A more complicated query that you might typically use. You can go crazy with this.

my_query_result = spark.sql("""
--- This is a comment
select 
    id as identifier,
    case 
        when cat1 == 'A' then 'B'
        when cat1 == 'B' then 'C'
        else 'Z'
    end as cat1,
    cast(val as double) as val_double,
    date
from
    my_temp_table
where
    date is not null
--- Limit is the Hive SQL version of T-SQL: top
limit 
    20
""")

my_query_result.show()

+----------+----+----------+----------+
|identifier|cat1|val_double|      date|
+----------+----+----------+----------+
|         1|   B|       2.0|2019-06-14|
|         2|   C|       5.0|2019-06-14|
|         2|   C|       5.0|2024-05-14|
|         2|   B|       5.0|2019-12-17|
|         4|   B|       9.0|2019-08-08|
|         4|   B|       9.0|2020-08-08|
|         4|   B|       9.0|1234-01-02|
|         4|   C|      10.0|1234-01-02|
|         5|   B|       9.0|8674-01-02|
|         4|   Z|       3.0|9787-01-02|
+----------+----+----------+----------+

Isn’t that nice. Using pyspark you are in the position to combine tradional SQL operations with Python.
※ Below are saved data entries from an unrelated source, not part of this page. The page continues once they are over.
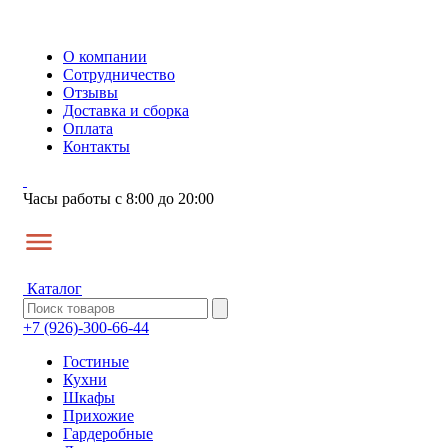
О компании
Сотрудничество
Отзывы
Доставка и сборка
Оплата
Контакты
Часы работы с 8:00 до 20:00
Каталог
+7 (926)-300-66-44
Гостиные
Кухни
Шкафы
Прихожие
Гардеробные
For example, you can use multiline f-strings to perform variable substitution, or perform a bunch of queries in a loop: first create some df’s in a loop, and then join them. You can create really powerful and readible code in a few lines.

So when to use SQL and when to use pyspark code? I like to use SQL for simple operations, or if you need to communicate with your business intelligence colleagues. Also what I saw often, is that the initial query of the data was performed using Hive SQL but manipulations after the initial SQL where done using Pyspark.

As soon as you find yourself writing a large and unreadable query, its definitely time to switch to pyspark code.

Continue from here

Learn to use spark efficiently (look into caching your data manipulations). Read the documentation and have fun!